高千穂交易 Research Memo(6):2019年3月期は計画を下回るも増益。無借金経営が続き財務基盤は安定(2)
2. 2019年3月期のセグメント別状況
セグメント及びサブセグメント別の状況は以下のようであった。
(1) システム事業
システム事業の売上高は12,267百万円(前期比2.4%増)、営業利益は粗利益の改善、販管費の削減(のれん償却費の減少50百万円含む)などによって803百万円(同48.0%増)と大幅増益となった。サブセグメントの状況は以下のようであった。
a) セキュリティ
売上高は7,435百万円(同2.8%減)となった。国内では、オフィス向けは働き方改革支援につながる勤怠管理システムや入退室管理等が比較的好調であった。小売向けではGMS、ドラッグ向けは監視カメラが比較的好調であったが、それ以外のリテール向けは無人化・省人化投資が優先され、セキュリティ関連の投資は低迷した。前期に大手携帯キャリア向けにディスプレイセキュリティシステムの大型案件を獲得したモバイルは、その反動で減収となった。
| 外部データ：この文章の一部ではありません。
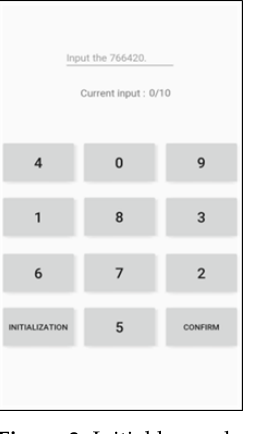
Figure 3. Initial keypad.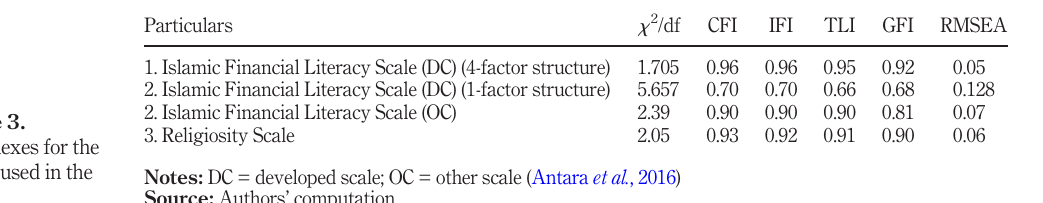
Table 3. Fit indexes for the scales used in the study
海外ではTKFS※は防火システムに加え、リテール(小売)向け商品監視システムも好調に推移した。一方でGuardfireは、発電所案件に注力し大型の受注を獲得したものの、期中に売上げを計上するには至らず、海外の売上高はほぼ前期並みとなった。
※TKFS:Takachiho Fire, Security & Services(Thailand) Ltd.
b) その他ソリューション
売上高は2,002百万円(同20.0%増)となった。期待されていたRFID関連では、大手アパレル向けに新たな案件を獲得したが、売上計上が翌期にずれ込んだことから売上高は526百万円(同1.5%増)にとどまった。メーリングは、新機種のリプレース需要を取り込んだことなどから売上高は520百万円(同10.2%増)となった。ネットワークは引き続きクラウド型無線LANシステム(Meraki製)が自治体向けやオフィス向けに好調に推移し売上高は956百万円(同41.4%増)となった。
c) カストマ・サービス
ストック型事業であることから、売上高は2,829百万円(同6.3%増)と堅調に推移した。
(2) デバイス事業
デバイス事業の売上高は7,627百万円(同0.5%増)、営業利益は185百万円(同103.5%増)となった。電子プロダクトは減収となったが、産機プロダクトが健闘し、セグメントとしては前期並みの売上高を確保した。商品構成の変化により粗利率が改善、セグメント利益はほぼ倍増した。
a) 電子プロダクト
売上高は3,319百万円(同5.9%減)となった。向け先別売上高は、次世代移動通信「5G」向けが好調であった電源が484百万円(同379%増)、車載用機構部品が好調であったテレマティックス(TT)が515百万円(同75.8%増)と増収となったが、それ以外は低調に推移し、携帯電話向け等のデジタルアプライアンス1(DA1)は178百万円(57.6%減)、液晶テレビ向け等のデジタルアプライアンス2(DA2)は509百万円(同9.1%減)、インダストリーインフラ(II)は1,265百万円(同22.1%減)、ゲーム機向け等のアミューズメントは56百万円(同54.8%減)、その他は312百万円(同23.2%減)であった。
b) 産機プロダクト
売上高は4,307百万円(同6.1%増)と増収となったが、本格回復とまでは言えない。向け先別では、自動機が1,223百万円(同1.0%減)となったが、これは、これまで業績を牽引してきた中国のATM市場で自国製品へのシフトが進みつつあり、日本のATMメーカーの出荷が低減したことに連動したものである。さらに貨幣の電子化もATM需要の低迷に拍車をかけている。今後は、ATM以外のビジネスも推進することが課題となってくる。遊技機向け売上高は285百万円(同33.2%増)と回復したが、機種の入れ替えによる一時的な需要回復であり、中長期的にはこの市場は縮小すると予想され、新規需要の開拓が急がれる。それ以外は比較的堅調に推移し、住設の売上高は795百万円(同8.6%増)、OA/PPCの売上高は468百万円(同8.8%増)、 OFの売上高は630百万円(同3.3%増)となった。